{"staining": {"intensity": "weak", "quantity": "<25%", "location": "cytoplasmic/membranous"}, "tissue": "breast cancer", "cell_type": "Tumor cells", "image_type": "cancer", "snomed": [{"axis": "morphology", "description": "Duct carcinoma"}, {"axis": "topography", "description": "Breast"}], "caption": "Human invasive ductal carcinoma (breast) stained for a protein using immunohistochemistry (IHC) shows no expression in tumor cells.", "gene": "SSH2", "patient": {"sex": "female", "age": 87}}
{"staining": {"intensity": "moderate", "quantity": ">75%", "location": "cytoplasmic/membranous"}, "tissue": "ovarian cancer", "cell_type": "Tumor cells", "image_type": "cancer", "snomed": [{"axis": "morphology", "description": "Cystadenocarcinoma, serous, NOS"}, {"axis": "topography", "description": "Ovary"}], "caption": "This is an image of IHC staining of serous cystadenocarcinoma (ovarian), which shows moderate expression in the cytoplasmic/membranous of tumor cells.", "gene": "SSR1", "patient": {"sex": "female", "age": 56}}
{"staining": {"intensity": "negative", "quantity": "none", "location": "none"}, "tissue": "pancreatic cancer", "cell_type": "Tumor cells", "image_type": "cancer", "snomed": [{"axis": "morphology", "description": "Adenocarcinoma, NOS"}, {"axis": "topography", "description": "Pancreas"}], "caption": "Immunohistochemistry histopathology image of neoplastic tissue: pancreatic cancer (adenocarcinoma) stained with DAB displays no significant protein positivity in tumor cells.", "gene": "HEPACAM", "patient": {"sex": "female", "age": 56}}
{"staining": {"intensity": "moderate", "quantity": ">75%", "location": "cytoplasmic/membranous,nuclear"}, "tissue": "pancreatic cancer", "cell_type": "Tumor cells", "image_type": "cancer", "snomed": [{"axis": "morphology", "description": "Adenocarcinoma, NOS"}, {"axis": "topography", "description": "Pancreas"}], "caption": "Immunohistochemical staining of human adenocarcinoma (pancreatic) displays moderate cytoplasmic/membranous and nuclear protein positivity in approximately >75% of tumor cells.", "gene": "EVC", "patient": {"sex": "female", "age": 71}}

# # # #

- _Instructions for the task_: Reproduce the data exactly. All of it is needed.

- _Response box_:
{"staining": {"intensity": "weak", "quantity": "<25%", "location": "cytoplasmic/membranous"}, "tissue": "breast cancer", "cell_type": "Tumor cells", "image_type": "cancer", "snomed": [{"axis": "morphology", "description": "Duct carcinoma"}, {"axis": "topography", "description": "Breast"}], "caption": "Human invasive ductal carcinoma (breast) stained for a protein using immunohistochemistry (IHC) shows no expression in tumor cells.", "gene": "SSH2", "patient": {"sex": "female", "age": 87}}
{"staining": {"intensity": "moderate", "quantity": ">75%", "location": "cytoplasmic/membranous"}, "tissue": "ovarian cancer", "cell_type": "Tumor cells", "image_type": "cancer", "snomed": [{"axis": "morphology", "description": "Cystadenocarcinoma, serous, NOS"}, {"axis": "topography", "description": "Ovary"}], "caption": "This is an image of IHC staining of serous cystadenocarcinoma (ovarian), which shows moderate expression in the cytoplasmic/membranous of tumor cells.", "gene": "SSR1", "patient": {"sex": "female", "age": 56}}
{"staining": {"intensity": "negative", "quantity": "none", "location": "none"}, "tissue": "pancreatic cancer", "cell_type": "Tumor cells", "image_type": "cancer", "snomed": [{"axis": "morphology", "description": "Adenocarcinoma, NOS"}, {"axis": "topography", "description": "Pancreas"}], "caption": "Immunohistochemistry histopathology image of neoplastic tissue: pancreatic cancer (adenocarcinoma) stained with DAB displays no significant protein positivity in tumor cells.", "gene": "HEPACAM", "patient": {"sex": "female", "age": 56}}
{"staining": {"intensity": "moderate", "quantity": ">75%", "location": "cytoplasmic/membranous,nuclear"}, "tissue": "pancreatic cancer", "cell_type": "Tumor cells", "image_type": "cancer", "snomed": [{"axis": "morphology", "description": "Adenocarcinoma, NOS"}, {"axis": "topography", "description": "Pancreas"}], "caption": "Immunohistochemical staining of human adenocarcinoma (pancreatic) displays moderate cytoplasmic/membranous and nuclear protein positivity in approximately >75% of tumor cells.", "gene": "EVC", "patient": {"sex": "female", "age": 71}}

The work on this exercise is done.